Shifting my eyes back and forth, I didn't know what he meant or how I should answer. "Huh?"
He pointed to my notebook. "There," he said, "I see your pink flamingo clock there. Are you buying one?"
"Oh yeah, I'm buying something."
In courtroom A, Judge DeFray told me the system was flawed, that she understood I was being charged with and pleading guilty to something I didn't do in order to find the right penalties the City felt I should pay. "The system knows it's flawed," she said, "and the system is okay with this."
I instantly thought of Neo, and The Matrix, and I really wished I could be Trinity and look and be that badass.

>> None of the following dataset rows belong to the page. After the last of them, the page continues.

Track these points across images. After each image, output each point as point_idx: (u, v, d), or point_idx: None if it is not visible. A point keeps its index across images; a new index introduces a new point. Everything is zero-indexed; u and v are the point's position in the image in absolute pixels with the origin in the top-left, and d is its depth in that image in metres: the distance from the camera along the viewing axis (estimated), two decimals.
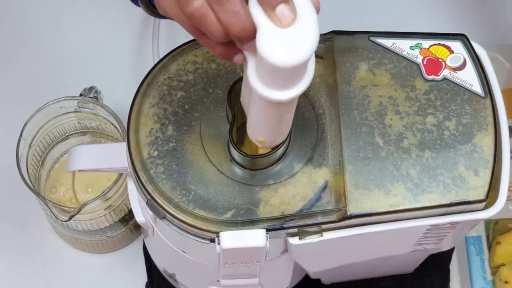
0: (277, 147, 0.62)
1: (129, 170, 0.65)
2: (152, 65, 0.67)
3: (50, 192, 0.85)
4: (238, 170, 0.63)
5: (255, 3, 0.50)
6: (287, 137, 0.62)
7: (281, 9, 0.49)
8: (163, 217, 0.63)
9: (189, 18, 0.52)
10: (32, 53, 0.96)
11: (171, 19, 0.56)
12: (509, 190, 0.65)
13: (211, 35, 0.52)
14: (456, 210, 0.63)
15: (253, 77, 0.52)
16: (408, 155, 0.63)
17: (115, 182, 0.78)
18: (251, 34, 0.51)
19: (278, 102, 0.53)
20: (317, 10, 0.51)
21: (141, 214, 0.70)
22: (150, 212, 0.64)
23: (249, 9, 0.50)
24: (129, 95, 0.66)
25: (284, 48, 0.49)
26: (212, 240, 0.62)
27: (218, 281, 0.71)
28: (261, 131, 0.59)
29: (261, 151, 0.62)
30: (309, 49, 0.50)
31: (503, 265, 0.84)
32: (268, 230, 0.61)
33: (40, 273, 0.87)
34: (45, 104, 0.81)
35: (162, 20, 0.90)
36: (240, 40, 0.52)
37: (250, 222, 0.61)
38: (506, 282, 0.83)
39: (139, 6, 0.70)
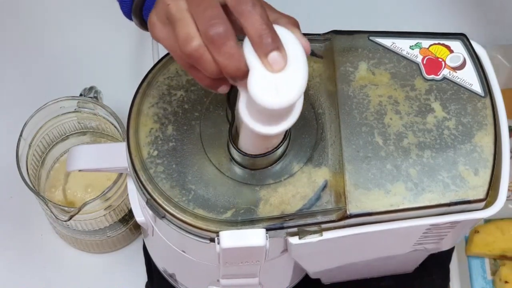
0: (276, 147, 0.62)
1: (129, 170, 0.65)
2: (152, 65, 0.67)
3: (50, 191, 0.85)
4: (238, 170, 0.63)
5: (249, 47, 0.53)
6: (287, 137, 0.62)
7: (273, 56, 0.52)
8: (163, 217, 0.63)
9: (187, 57, 0.55)
10: (32, 53, 0.96)
11: None
12: (509, 190, 0.65)
13: (205, 72, 0.55)
14: (456, 209, 0.63)
15: (243, 111, 0.55)
16: (408, 154, 0.63)
17: (115, 182, 0.78)
18: (244, 74, 0.53)
19: (264, 135, 0.56)
20: (307, 52, 0.54)
21: (141, 214, 0.70)
22: (150, 212, 0.64)
23: (243, 51, 0.53)
24: (129, 95, 0.66)
25: (273, 91, 0.52)
26: (212, 240, 0.62)
27: (218, 281, 0.71)
28: (250, 149, 0.61)
29: None
30: (296, 93, 0.53)
31: (479, 254, 0.84)
32: (268, 229, 0.61)
33: (40, 273, 0.87)
34: (45, 104, 0.81)
35: None
36: (233, 79, 0.55)
37: (250, 222, 0.61)
38: (506, 282, 0.83)
39: (131, 20, 0.72)
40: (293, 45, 0.54)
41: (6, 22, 0.98)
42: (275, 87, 0.52)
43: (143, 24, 0.75)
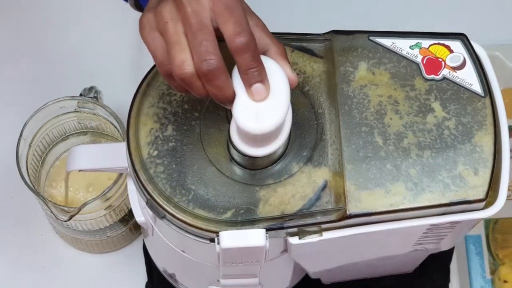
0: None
1: (129, 169, 0.65)
2: (152, 65, 0.66)
3: (51, 186, 0.85)
4: (237, 170, 0.63)
5: (238, 75, 0.57)
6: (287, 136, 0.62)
7: (257, 87, 0.57)
8: (163, 217, 0.63)
9: (178, 78, 0.57)
10: (32, 53, 0.96)
11: None
12: (508, 190, 0.65)
13: (194, 93, 0.58)
14: (455, 209, 0.63)
15: (234, 135, 0.60)
16: (408, 154, 0.63)
17: (115, 182, 0.78)
18: (232, 101, 0.58)
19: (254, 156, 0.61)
20: (293, 85, 0.59)
21: (141, 214, 0.70)
22: (150, 212, 0.64)
23: (232, 81, 0.57)
24: (129, 95, 0.66)
25: (254, 117, 0.57)
26: (212, 240, 0.62)
27: (218, 281, 0.71)
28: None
29: None
30: (275, 122, 0.57)
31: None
32: (267, 229, 0.61)
33: (40, 273, 0.87)
34: (45, 104, 0.81)
35: None
36: (221, 104, 0.59)
37: (249, 222, 0.61)
38: (505, 281, 0.83)
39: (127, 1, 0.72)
40: (278, 77, 0.58)
41: (6, 22, 0.98)
42: (256, 114, 0.57)
43: (138, 6, 0.76)
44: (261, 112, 0.57)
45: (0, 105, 0.94)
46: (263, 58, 0.58)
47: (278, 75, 0.58)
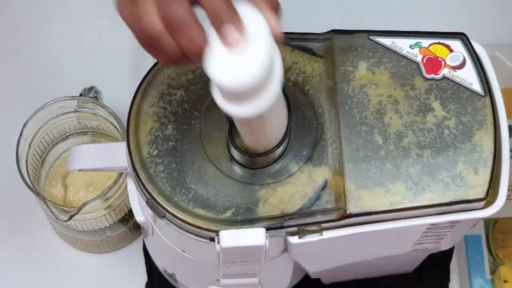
0: (276, 146, 0.62)
1: (128, 169, 0.65)
2: (152, 65, 0.67)
3: (51, 185, 0.85)
4: (237, 169, 0.63)
5: (211, 30, 0.51)
6: (287, 136, 0.62)
7: (227, 28, 0.51)
8: (163, 216, 0.63)
9: (148, 38, 0.54)
10: (32, 53, 0.96)
11: None
12: (508, 189, 0.65)
13: (167, 54, 0.54)
14: (455, 209, 0.63)
15: (215, 91, 0.54)
16: (408, 154, 0.63)
17: (115, 181, 0.78)
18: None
19: (239, 117, 0.54)
20: (277, 38, 0.52)
21: (141, 214, 0.70)
22: (150, 212, 0.64)
23: (205, 32, 0.52)
24: (129, 95, 0.66)
25: (228, 71, 0.50)
26: (212, 239, 0.62)
27: (218, 280, 0.71)
28: (243, 138, 0.61)
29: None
30: (253, 77, 0.50)
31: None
32: (267, 229, 0.61)
33: (40, 273, 0.87)
34: (45, 104, 0.81)
35: None
36: (196, 60, 0.53)
37: (249, 221, 0.61)
38: (505, 281, 0.83)
39: None
40: (258, 25, 0.51)
41: (6, 22, 0.98)
42: (231, 67, 0.51)
43: None
44: (236, 63, 0.51)
45: (0, 105, 0.94)
46: (239, 3, 0.52)
47: (257, 22, 0.51)
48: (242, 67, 0.51)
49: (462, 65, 0.66)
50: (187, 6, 0.52)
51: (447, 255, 0.85)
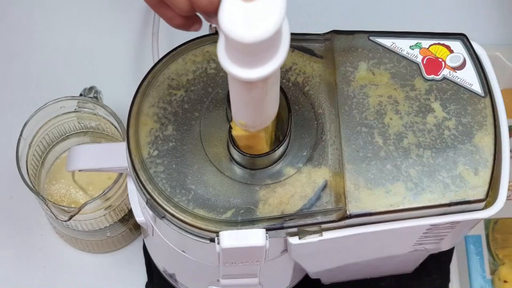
0: (276, 146, 0.62)
1: (129, 169, 0.65)
2: (152, 65, 0.67)
3: (51, 184, 0.85)
4: (237, 170, 0.63)
5: None
6: (287, 136, 0.62)
7: None
8: (163, 217, 0.63)
9: None
10: (32, 53, 0.96)
11: None
12: (508, 190, 0.65)
13: (175, 8, 0.51)
14: (455, 209, 0.63)
15: (221, 54, 0.51)
16: (408, 154, 0.63)
17: (115, 181, 0.78)
18: (218, 8, 0.49)
19: (248, 81, 0.51)
20: None
21: (141, 214, 0.70)
22: (150, 212, 0.64)
23: None
24: (129, 95, 0.66)
25: (245, 23, 0.48)
26: (212, 240, 0.62)
27: (218, 280, 0.71)
28: (241, 113, 0.58)
29: (238, 133, 0.60)
30: (273, 25, 0.48)
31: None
32: (267, 229, 0.61)
33: (40, 273, 0.87)
34: (45, 104, 0.81)
35: (162, 20, 0.90)
36: (207, 14, 0.50)
37: (249, 222, 0.61)
38: (505, 281, 0.83)
39: None
40: None
41: (6, 22, 0.98)
42: (248, 18, 0.48)
43: None
44: (253, 15, 0.48)
45: (0, 105, 0.94)
46: None
47: None
48: (261, 18, 0.48)
49: (462, 66, 0.66)
50: None
51: (447, 255, 0.85)
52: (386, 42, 0.67)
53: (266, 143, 0.62)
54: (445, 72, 0.66)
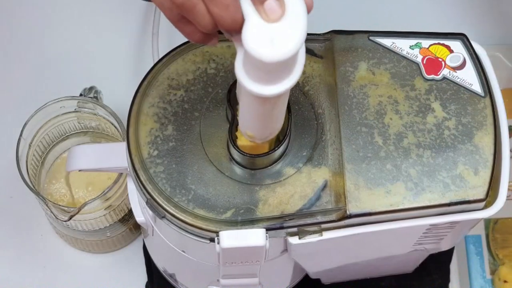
0: (276, 146, 0.62)
1: (128, 169, 0.65)
2: (152, 65, 0.67)
3: (51, 183, 0.85)
4: (237, 170, 0.63)
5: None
6: (287, 136, 0.62)
7: (270, 3, 0.49)
8: (163, 217, 0.63)
9: (178, 7, 0.52)
10: (32, 53, 0.96)
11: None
12: (508, 190, 0.65)
13: (198, 25, 0.52)
14: (455, 209, 0.63)
15: (239, 70, 0.52)
16: (408, 154, 0.63)
17: (115, 181, 0.78)
18: (240, 27, 0.50)
19: (263, 96, 0.53)
20: (309, 9, 0.51)
21: (141, 214, 0.70)
22: (150, 212, 0.64)
23: (239, 2, 0.50)
24: (129, 95, 0.66)
25: (269, 43, 0.49)
26: (212, 240, 0.62)
27: (218, 280, 0.71)
28: (250, 125, 0.59)
29: (244, 143, 0.62)
30: (294, 46, 0.49)
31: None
32: (267, 229, 0.61)
33: (40, 273, 0.87)
34: (45, 104, 0.81)
35: (162, 20, 0.90)
36: (229, 32, 0.52)
37: (249, 222, 0.61)
38: (505, 281, 0.83)
39: None
40: None
41: (6, 22, 0.98)
42: (270, 38, 0.49)
43: None
44: (276, 35, 0.49)
45: (0, 105, 0.94)
46: None
47: None
48: (284, 39, 0.49)
49: (462, 66, 0.66)
50: None
51: (447, 255, 0.85)
52: (386, 42, 0.67)
53: (266, 143, 0.62)
54: (445, 72, 0.66)
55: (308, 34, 0.66)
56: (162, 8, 0.54)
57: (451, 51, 0.66)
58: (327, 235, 0.63)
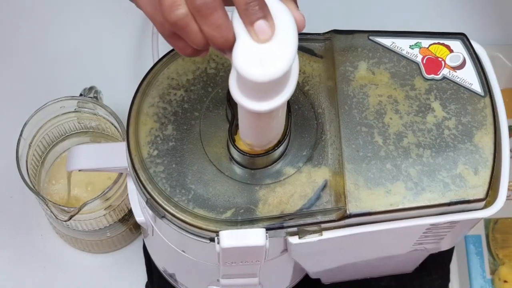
0: (276, 146, 0.62)
1: (128, 169, 0.65)
2: (152, 65, 0.67)
3: (50, 183, 0.85)
4: (237, 169, 0.63)
5: (237, 16, 0.51)
6: (287, 137, 0.62)
7: (260, 24, 0.50)
8: (163, 217, 0.63)
9: (171, 25, 0.53)
10: (32, 53, 0.96)
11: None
12: (508, 189, 0.65)
13: (190, 42, 0.53)
14: (455, 209, 0.63)
15: (233, 86, 0.53)
16: (408, 154, 0.63)
17: (115, 181, 0.78)
18: (232, 46, 0.51)
19: (257, 112, 0.54)
20: (300, 29, 0.52)
21: (141, 214, 0.70)
22: (150, 212, 0.64)
23: (231, 22, 0.51)
24: (129, 95, 0.66)
25: (258, 63, 0.50)
26: (212, 239, 0.62)
27: (218, 280, 0.71)
28: (247, 135, 0.60)
29: (243, 148, 0.62)
30: (283, 66, 0.50)
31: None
32: (267, 229, 0.61)
33: (40, 273, 0.87)
34: (45, 104, 0.81)
35: None
36: (221, 50, 0.53)
37: (249, 221, 0.61)
38: (505, 281, 0.83)
39: None
40: (284, 17, 0.52)
41: (6, 22, 0.98)
42: (260, 59, 0.50)
43: None
44: (265, 56, 0.50)
45: (0, 105, 0.94)
46: None
47: (283, 14, 0.52)
48: (272, 59, 0.50)
49: (462, 66, 0.66)
50: None
51: (447, 255, 0.85)
52: (386, 41, 0.67)
53: None
54: (445, 71, 0.66)
55: (308, 34, 0.67)
56: (154, 21, 0.55)
57: (451, 51, 0.66)
58: (327, 235, 0.63)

Trinity would plead guilty to "failure to signal." She flash some symbiotic meaning, some digital bird, and then blow out a door or something.
Instead, I was handed down a judgment. "I suppose you were driving on a Nebraska license," the judge said.
"Yeah, I'm from out of town."
"Well, I'm giving you a $100 fine plus $30 in court costs."
Wow, I thought, the City of Longmont sure is generous. City officials want to do things for me, and give things to me that all require some sort of loss on my part. I found their rhetorical choices maddening, and I didn't know what to say. I also started thinking about how the city functions as a cultural controller. If this were a typical day in traffic court, and court meets twice a week, and the fines hovered around $150 for each person going through (about 60 -80 each time, according to the clerk), then the City of Longmont generates more than half a million dollars each year in traffic fines.
That's a lot of doing things. That's a lot of freakin' money. Unfortunately, it's not justice.
As I reported to the clerk's window to write a check, I thought about Atticus Finch. I thought about all those tropes that go with the American sense of justice. I thought about what my mother would say had she been in court, too. I wondered if others would find the Longmont approach to court as horrifying and dehumanizing as I did.
Before signing my check, I scrawled, "McJustice" on the memo line. And as I left, as I bounded across the street, I totally signaled ... with both fingers.